**Auszug aus einem Datensatz**
--- --- ---

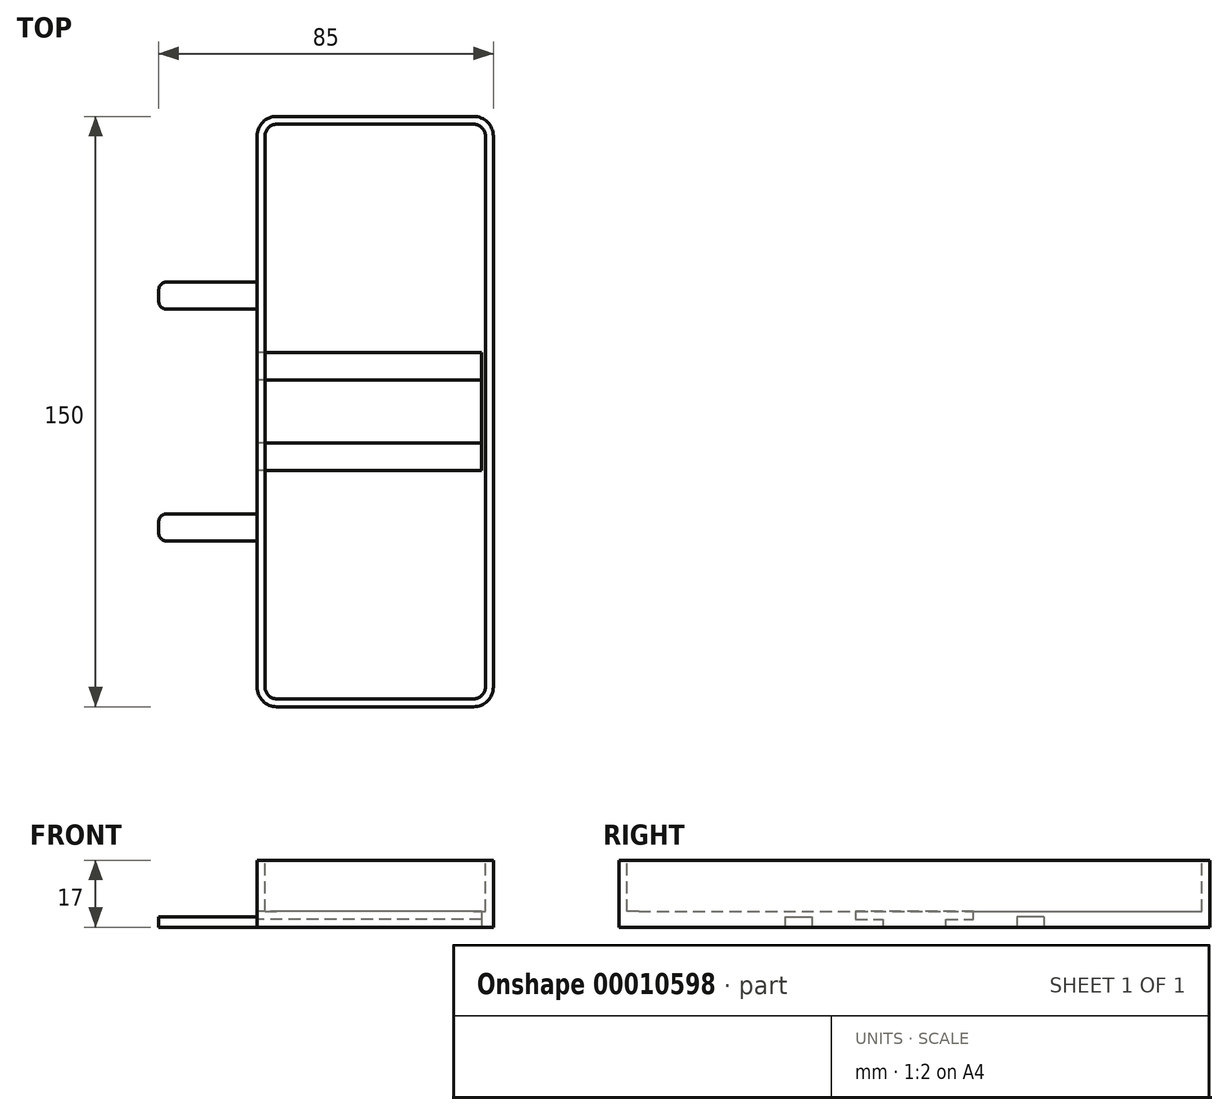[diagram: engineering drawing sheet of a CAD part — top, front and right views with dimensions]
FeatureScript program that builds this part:
annotation { "Feature Type Name" : "Feature", "Feature Type Description" : "" }
export const myFeature = defineFeature(function(context is Context, id is Id, definition is map)
    precondition{}
    {
        {
            var Q0;
            Q0=qCreatedBy(makeId("Front.planeOp"),FACE);
            var sketch = newSketch(context, id + "F0", { "sketchPlane" : qUnion([Q0])});
            skLineSegment(sketch, "E0.bottom", {"start": v(0, 0) * mm, "end": v(-60, 0) * mm});
            skLineSegment(sketch, "E0.top", {"start": v(0, 17) * mm, "end": v(-60, 17) * mm});
            skLineSegment(sketch, "E0.left", {"start": v(0, 0) * mm, "end": v(0, 17) * mm});
            skLineSegment(sketch, "E0.right", {"start": v(-60, 0) * mm, "end": v(-60, 17) * mm});
            skSolve(sketch);
        }
        {
            var Q0;
            Q0=makeQuery(id+"F0.imprint","IMPRINT",FACE,{"disambiguationData":[TD([[makeQuery(id+"F0.imprint","IMPRINT",EDGE,{"derivedFrom":sQuery(id+"F0.wireOp",EDGE,"E0.bottom")}),-1.0]])]});
            extrude(context, id + "F1", {"entities" : qUnion([Q0]), "depth" : 150 * mm});
        }
        {
            var Q0;
            Q0=makeQuery(id+"F1.opExtrude","SWEPT_FACE",FACE,{"disambiguationData":[OSD([sQuery(id+"F0.wireOp",EDGE,"E0.top")])]});
            shell(context, id + "F2", {"entities" : qUnion([Q0]), "thickness" : 4 * mm});
        }
        {
            var Q0;
            Q0=makeQuery(id+"F1.opExtrude","SWEPT_FACE",FACE,{"disambiguationData":[OSD([sQuery(id+"F0.wireOp",EDGE,"E0.right")])]});
            var sketch = newSketch(context, id + "F3", { "sketchPlane" : qUnion([Q0])});
            skLineSegment(sketch, "E1.bottom", {"start": v(42.1, 2.6) * mm, "end": v(49, 2.6) * mm});
            skLineSegment(sketch, "E1.top", {"start": v(42.1, 0) * mm, "end": v(49, 0) * mm});
            skLineSegment(sketch, "E1.left", {"start": v(42.1, 2.6) * mm, "end": v(42.1, 0) * mm});
            skLineSegment(sketch, "E1.right", {"start": v(49, 2.6) * mm, "end": v(49, 0) * mm});
            skLineSegment(sketch, "E2", {"start": v(75, 17) * mm, "end": v(75, -3.76) * mm, "construction": true});
            skLineSegment(sketch, "E3.0.MirrorCS", {"start": v(107.9, 2.6) * mm, "end": v(107.9, 0) * mm});
            skLineSegment(sketch, "E4.0.MirrorCS", {"start": v(107.9, 2.6) * mm, "end": v(101, 2.6) * mm});
            skLineSegment(sketch, "E5.0.MirrorCS", {"start": v(107.9, 0) * mm, "end": v(101, 0) * mm});
            skLineSegment(sketch, "E6.0.MirrorCS", {"start": v(101, 2.6) * mm, "end": v(101, 0) * mm});
            skLineSegment(sketch, "E7", {"start": v(67, 0) * mm, "end": v(67, 2) * mm});
            skLineSegment(sketch, "E8", {"start": v(67, 2) * mm, "end": v(60, 2) * mm});
            skLineSegment(sketch, "E9", {"start": v(60, 2) * mm, "end": v(60, 4) * mm});
            skLineSegment(sketch, "E10", {"start": v(90, 4) * mm, "end": v(90, 2) * mm});
            skLineSegment(sketch, "E11", {"start": v(90, 2) * mm, "end": v(83, 2) * mm});
            skLineSegment(sketch, "E12", {"start": v(83, 2) * mm, "end": v(83, 0) * mm});
            skLineSegment(sketch, "E13", {"start": v(83, 0) * mm, "end": v(67, 0) * mm});
            skLineSegment(sketch, "E14", {"start": v(60, 4) * mm, "end": v(90, 4) * mm});
            skSolve(sketch);
        }
        {
            var Q0;
            Q0=makeQuery(id+"F1.opExtrude","CAP_EDGE",EDGE,{"disambiguationData":[OSD([sQuery(id+"F0.wireOp",EDGE,"E0.right")])],"isStart":true});
            var Q1;
            Q1=makeQuery(id+"F1.opExtrude","CAP_EDGE",EDGE,{"disambiguationData":[OSD([sQuery(id+"F0.wireOp",EDGE,"E0.right")])],"isStart":false});
            var Q2;
            Q2=makeQuery(id+"F1.opExtrude","CAP_EDGE",EDGE,{"disambiguationData":[OSD([sQuery(id+"F0.wireOp",EDGE,"E0.left")])],"isStart":false});
            var Q3;
            Q3=makeQuery(id+"F1.opExtrude","CAP_EDGE",EDGE,{"disambiguationData":[OSD([sQuery(id+"F0.wireOp",EDGE,"E0.left")])],"isStart":true});
            var Q4;
            {var subQ0=sQuery(id+"F0.wireOp",EDGE,"E0.right");Q4=makeQuery(id+"F2.opShell","OFFSET_EDGE",EDGE,{"disambiguationData":[OSD([subQ0]),TDD([makeQuery(id+"F1.opExtrude","CAP_EDGE",EDGE,{"disambiguationData":[OSD([subQ0])],"isStart":false})])]});}
            var Q5;
            {var subQ0=sQuery(id+"F0.wireOp",EDGE,"E0.left");Q5=makeQuery(id+"F2.opShell","OFFSET_EDGE",EDGE,{"disambiguationData":[OSD([subQ0]),TDD([makeQuery(id+"F1.opExtrude","CAP_EDGE",EDGE,{"disambiguationData":[OSD([subQ0])],"isStart":false})])]});}
            var Q6;
            {var subQ0=sQuery(id+"F0.wireOp",EDGE,"E0.right");Q6=makeQuery(id+"F2.opShell","OFFSET_EDGE",EDGE,{"disambiguationData":[OSD([subQ0]),TDD([makeQuery(id+"F1.opExtrude","CAP_EDGE",EDGE,{"disambiguationData":[OSD([subQ0])],"isStart":true})])]});}
            var Q7;
            {var subQ0=sQuery(id+"F0.wireOp",EDGE,"E0.left");Q7=makeQuery(id+"F2.opShell","OFFSET_EDGE",EDGE,{"disambiguationData":[OSD([subQ0]),TDD([makeQuery(id+"F1.opExtrude","CAP_EDGE",EDGE,{"disambiguationData":[OSD([subQ0])],"isStart":true})])]});}
            fillet(context, id + "F4", {"entities" : qUnion([Q0, Q1, Q2, Q3, Q4, Q5, Q6, Q7]), "radius" : 5 * mm, "tangentPropagation" : true, "allowEdgeOverflow" : false});
        }
        {
            var Q0;
            Q0=makeQuery(id+"F3.imprint","IMPRINT",FACE,{"disambiguationData":[TD([[makeQuery(id+"F3.imprint","IMPRINT",EDGE,{"derivedFrom":sQuery(id+"F3.wireOp",EDGE,"E1.bottom")}),-1.0]])]});
            var Q1;
            Q1=makeQuery(id+"F3.imprint","IMPRINT",FACE,{"disambiguationData":[TD([[makeQuery(id+"F3.imprint","IMPRINT",EDGE,{"derivedFrom":sQuery(id+"F3.wireOp",EDGE,"E3.0.MirrorCS")}),-1.0]])]});
            extrude(context, id + "F5", {"entities" : qUnion([Q0, Q1]), "operationType" : NewBodyOperationType.ADD, "depth" : 25 * mm});
        }
        {
            var Q0;
            Q0=makeQuery(id+"F5.opExtrude","CAP_EDGE",EDGE,{"disambiguationData":[OSD([sQuery(id+"F3.wireOp",EDGE,"E1.left")])],"isStart":false});
            var Q1;
            Q1=makeQuery(id+"F5.opExtrude","CAP_EDGE",EDGE,{"disambiguationData":[OSD([sQuery(id+"F3.wireOp",EDGE,"E1.right")])],"isStart":false});
            var Q2;
            Q2=makeQuery(id+"F5.opExtrude","CAP_EDGE",EDGE,{"disambiguationData":[OSD([sQuery(id+"F3.wireOp",EDGE,"E6.0.MirrorCS")])],"isStart":false});
            var Q3;
            Q3=makeQuery(id+"F5.opExtrude","CAP_EDGE",EDGE,{"disambiguationData":[OSD([sQuery(id+"F3.wireOp",EDGE,"E3.0.MirrorCS")])],"isStart":false});
            fillet(context, id + "F6", {"entities" : qUnion([Q0, Q1, Q2, Q3]), "radius" : 2 * mm, "tangentPropagation" : true, "allowEdgeOverflow" : false});
        }
        {
            var Q0;
            Q0=makeQuery(id+"F3.imprint","IMPRINT",FACE,{"disambiguationData":[TD([[makeQuery(id+"F3.imprint","IMPRINT",EDGE,{"derivedFrom":sQuery(id+"F3.wireOp",EDGE,"E7")}),-1.0]])]});
            extrude(context, id + "F7", {"entities" : qUnion([Q0]), "operationType" : NewBodyOperationType.REMOVE, "oppositeDirection" : true, "depth" : 57 * mm});
        }
        {
            var Q0;
            Q0=makeQuery(id+"F1.opExtrude","SWEPT_FACE",FACE,{"disambiguationData":[OSD([sQuery(id+"F0.wireOp",EDGE,"E0.top")])]});
            var sketch = newSketch(context, id + "F8", { "sketchPlane" : qUnion([Q0])});
            skLineSegment(sketch, "E15.0", {"start": v(-2, -145) * mm, "end": v(-2, -5) * mm});
            skLineSegment(sketch, "E15.1", {"start": v(-5, -148) * mm, "end": v(-55, -148) * mm});
            skLineSegment(sketch, "E15.2", {"start": v(-58, -145) * mm, "end": v(-58, -5) * mm});
            skLineSegment(sketch, "E15.3", {"start": v(-5, -2) * mm, "end": v(-55, -2) * mm});
            skPoint(sketch, "E16.visualSharp", {"position": v(-2, -2) * mm});
            skArc(sketch, "E16.filletArc", {"start": v(-2, -5) * mm, "mid": v(-2.88, -2.88) * mm, "end": v(-5, -2) * mm});
            skPoint(sketch, "E17.visualSharp", {"position": v(-58, -2) * mm});
            skArc(sketch, "E17.filletArc", {"start": v(-55, -2) * mm, "mid": v(-57.12, -2.88) * mm, "end": v(-58, -5) * mm});
            skPoint(sketch, "E18.visualSharp", {"position": v(-58, -148) * mm});
            skArc(sketch, "E18.filletArc", {"start": v(-58, -145) * mm, "mid": v(-57.12, -147.12) * mm, "end": v(-55, -148) * mm});
            skPoint(sketch, "E19.visualSharp", {"position": v(-2, -148) * mm});
            skArc(sketch, "E19.filletArc", {"start": v(-5, -148) * mm, "mid": v(-2.88, -147.12) * mm, "end": v(-2, -145) * mm});
            skSolve(sketch);
        }
        {
            var Q0;
            Q0=makeQuery(id+"F8.imprint","IMPRINT",FACE,{"disambiguationData":[TD([[makeQuery(id+"F8.imprint","IMPRINT",EDGE,{"derivedFrom":sQuery(id+"F8.wireOp",EDGE,"E15.0")}),1.0]])]});
            extrude(context, id + "F9", {"entities" : qUnion([Q0]), "operationType" : NewBodyOperationType.REMOVE, "oppositeDirection" : true, "depth" : 13 * mm});
        }
    });
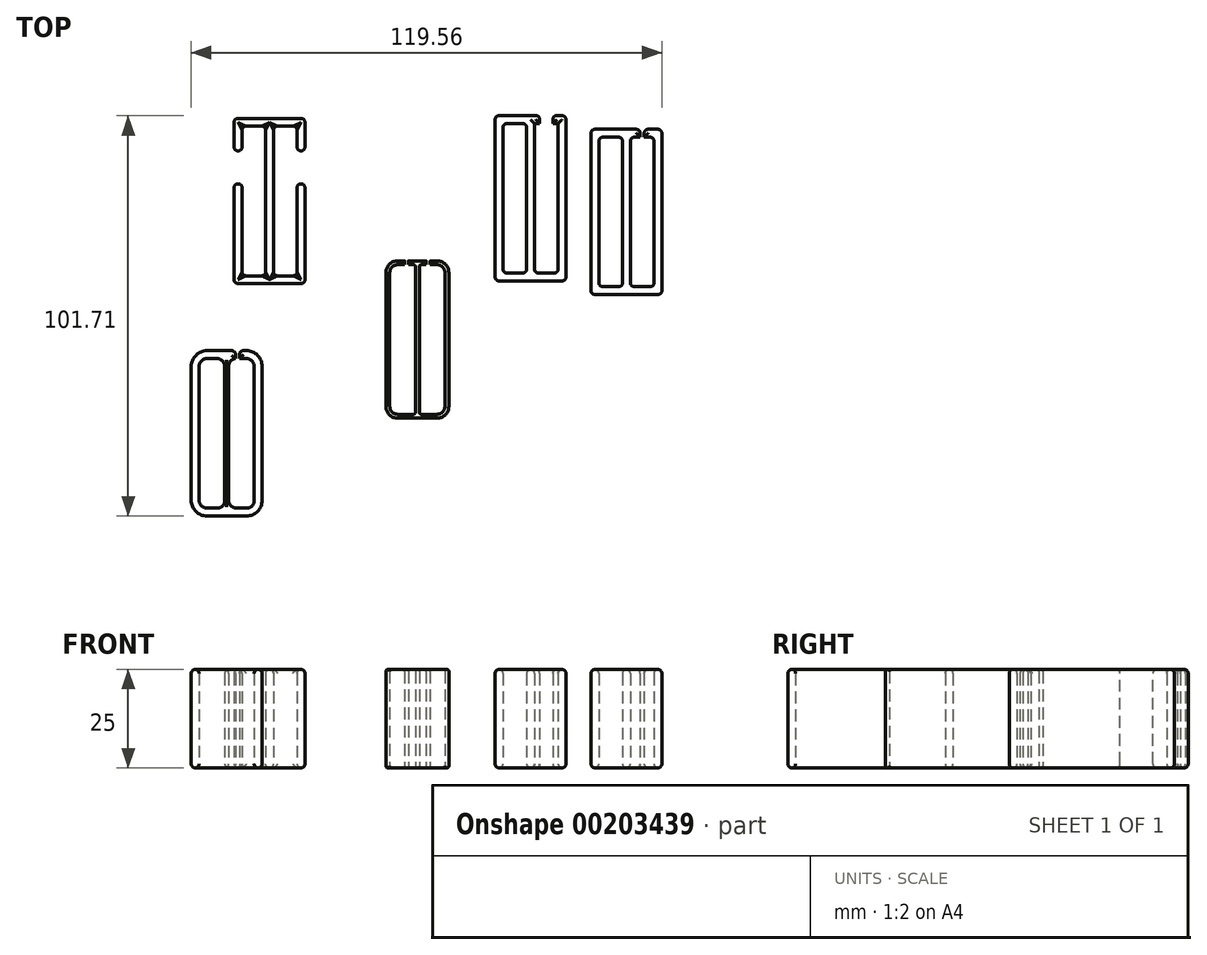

--- --- ---

Nenne jede Zeile der Einträge oben, in der die Zeichenfolge „oppositeDirection“ vorkommt. Groß- und Kleinschreibung ist zu beachten.

            extrude(context, id + "F7", {"entities" : qUnion([Q0]), "operationType" : NewBodyOperationType.REMOVE, "oppositeDirection" : true, "depth" : 57 * mm});
            extrude(context, id + "F9", {"entities" : qUnion([Q0]), "operationType" : NewBodyOperationType.REMOVE, "oppositeDirection" : true, "depth" : 13 * mm});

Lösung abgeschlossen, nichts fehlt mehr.